I did the first part, which is expanding the second equation at $x^3$ and I got: $\binom {10} 3 \cdot 2^7 \cdot (x^2)^3 = 15360 (x^2)^3$, but I can't figure out what to do from here.
 A: Let's try it straight from the binomial theorem:
$$
(1+x)^3\cdot(2+x^2)^{10} = \sum_{j=0}^3 {3 \choose j} x^{3-j} \cdot \sum_{k=0}^{10} {10 \choose k} 2^k (x^2)^{10-k}.
$$
Good so far?  Now, note these terms can be arranged as
$$
\sum_{j=0}^3 \sum_{k=0}^{10} {3 \choose j} {10 \choose k}2^k x^{3-j} (x^2)^{10-k}.
$$
Note the $x$ terms combine as 
$$
x^{23 - j - 2k}.
$$
We want the exponent of $x$ to be $3$, which means we want
$$
23 - j - 2k  = 3 \iff j + 2k = 20,
$$
which is satisfied only when $j = 0$ and $k = 10$, and when $j = 2$ and $k = 9$.  Thus the coefficient of $x^3$ is
$$
{3 \choose 0}{10 \choose 10}2^{10} + {3 \choose 2}{10 \choose 9}2^{9} = 16384.
$$
A: Think of this as an integer composition: to get $x^3$, you can either get the coefficient of $x^3$ from the first term times the coefficient of $x^0$ or the constant from the second term, or find the coefficient of $x$ from the first term times the coefficient of $x^2$ from the second term. Any other combination will not give you $x^3$. From there, just use binomial theorem.
A: Here is a different way.
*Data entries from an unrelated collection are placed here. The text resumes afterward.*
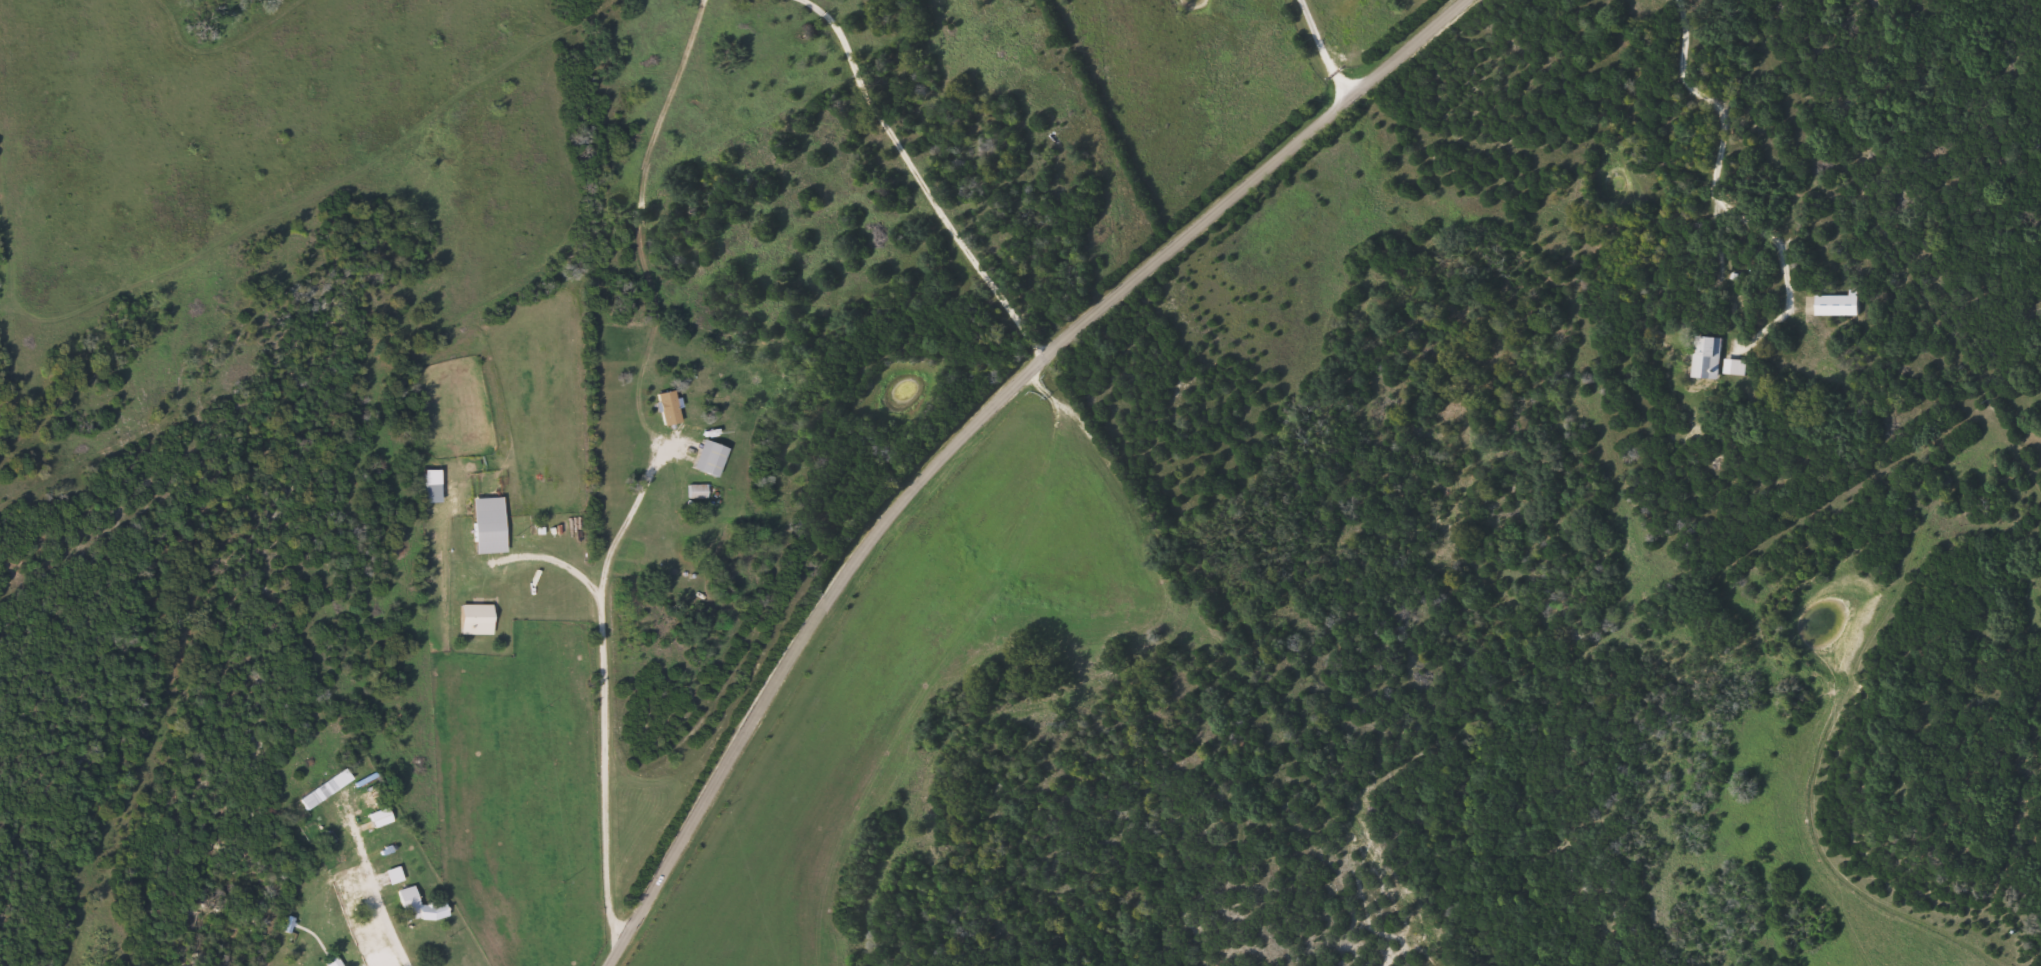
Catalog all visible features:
road: (1324, 51)
road: (1716, 179)
road: (920, 182)
road: (126, 300)
building: (1839, 304)
building: (1708, 358)
building: (1736, 368)
building: (669, 408)
road: (978, 426)
building: (709, 458)
road: (554, 472)
building: (698, 492)
building: (433, 493)
building: (489, 525)
building: (476, 619)
building: (324, 789)
road: (139, 807)
building: (377, 808)
road: (377, 904)
building: (411, 908)

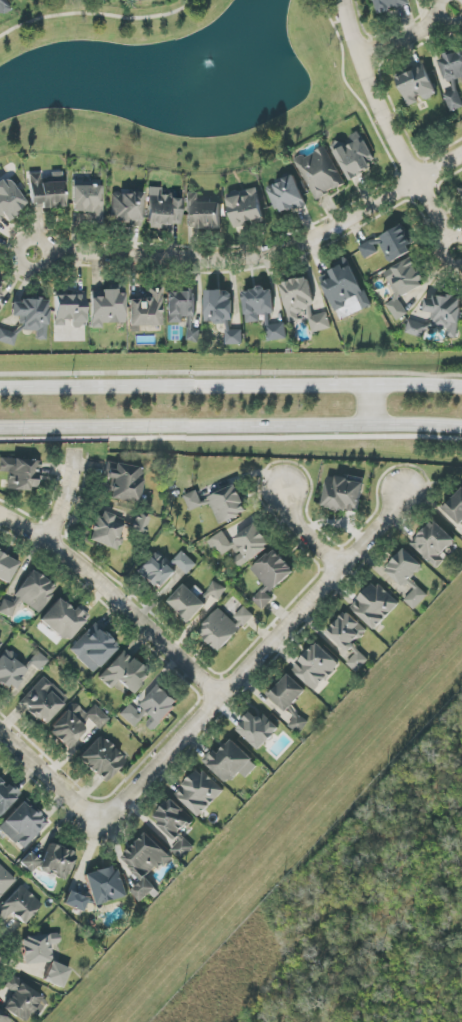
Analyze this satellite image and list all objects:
building: (389, 5)
building: (3, 7)
road: (100, 17)
road: (340, 23)
road: (362, 27)
road: (408, 38)
fountain: (208, 68)
building: (453, 79)
building: (416, 85)
road: (356, 97)
road: (388, 131)
road: (437, 155)
building: (354, 156)
road: (439, 169)
building: (320, 172)
building: (46, 191)
building: (286, 195)
building: (88, 200)
building: (9, 201)
building: (245, 207)
building: (126, 209)
building: (162, 210)
building: (202, 213)
building: (396, 244)
building: (371, 247)
road: (234, 262)
building: (403, 284)
building: (345, 286)
building: (0, 297)
building: (298, 298)
building: (107, 307)
building: (69, 310)
building: (147, 310)
building: (263, 311)
building: (445, 313)
building: (183, 314)
building: (222, 314)
building: (28, 321)
building: (320, 322)
building: (415, 328)
road: (231, 391)
road: (231, 433)
building: (21, 474)
building: (125, 483)
building: (343, 493)
road: (65, 499)
building: (228, 504)
building: (456, 507)
road: (343, 513)
building: (140, 524)
building: (107, 531)
building: (434, 543)
building: (242, 544)
building: (7, 568)
building: (164, 569)
building: (271, 576)
building: (408, 577)
building: (217, 590)
building: (34, 592)
road: (113, 598)
building: (188, 603)
building: (375, 605)
building: (7, 608)
building: (64, 620)
building: (224, 627)
building: (350, 639)
building: (0, 643)
building: (93, 648)
road: (252, 657)
building: (38, 662)
building: (316, 667)
building: (11, 671)
building: (124, 674)
building: (288, 693)
building: (43, 702)
building: (152, 709)
building: (76, 724)
building: (298, 724)
building: (258, 730)
building: (102, 760)
building: (231, 762)
road: (50, 775)
building: (200, 793)
building: (5, 798)
building: (23, 825)
building: (176, 826)
building: (57, 862)
building: (29, 863)
building: (146, 864)
building: (5, 881)
building: (105, 886)
building: (75, 902)
building: (19, 906)
building: (38, 949)
building: (56, 976)
building: (23, 1001)
building: (3, 1018)

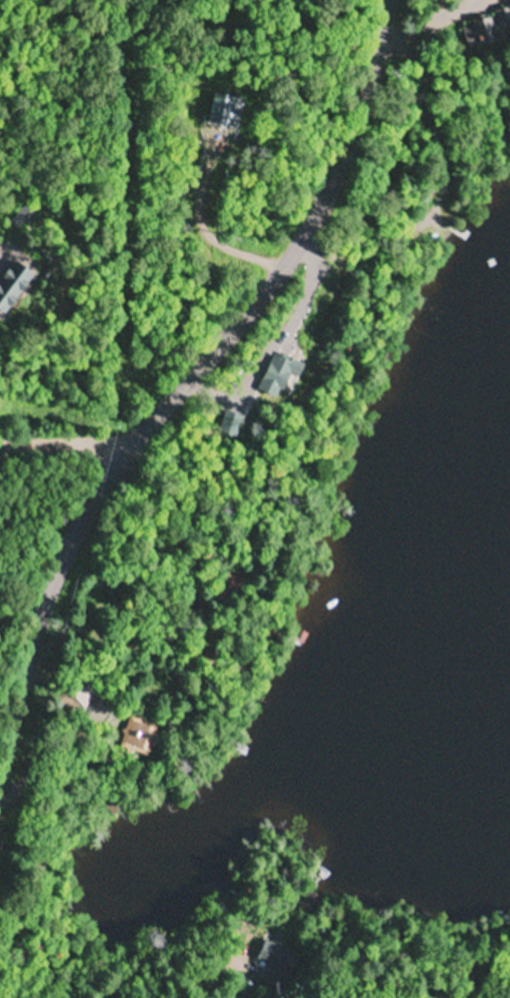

Let $f(x)=(1+x)^3(2+x^2)^{10}$. Then \begin{align}
f'(x)&=3(1+x)^2(2+x^2)^{10}+20x(1+x)^3(2+x^2)^9\\
f''(x)&=...\\
f'''(x)&=6 \left(x^2+2\right)^{10}+360 x (x+1) \left(x^2+2\right)^9+9 (x+1)^2
   \left(20 \left(x^2+2\right)^9+360 x^2
   \left(x^2+2\right)^8\right)+(x+1)^3 \left(1080 x
   \left(x^2+2\right)^8+5760 x^3 \left(x^2+2\right)^7\right)
\end{align}
Hence the coefficient you are after is $$\frac16f'''(0)=16384$$
A: It's also convenient to use the coefficient of operator $[x^n]$ to denote the coefficient of $x^n$ in an algebraic expression.

We obtain
  \begin{align*}
[x^3](1+x)^3(2+x^2)^{10}&=[x^3]\left(\sum_{k=0}^{10}\binom{10}{k}x^{2k}2^{10-k}\right)(1+x)^3\\
&=[x^3]\left(\binom{10}{0}2^{10}x^0+\binom{10}{1}2^9x^2\right)(1+x)^3\tag{1}\\
&=\left(2^{10}[x^3]+10\cdot2^9[x^1]\right)\sum_{k=0}^{3}\binom{3}{x}x^k\tag{2}\\
&=\left(2^{10}\binom{3}{3}+10\cdot2^9\binom{3}{1}\right)\\
&=2^{10}+30\cdot 2^9\\
&=16384
\end{align*}

Comment:


*

*In (1) we ignore all summands in the first sum with powers of $x$ greater than 3

*In (2) we use the rule $[x^{k+l}]f(x)=[x^k]x^{-l}f(x), k,l\geq 0$ and the linearity of the coefficient of operator.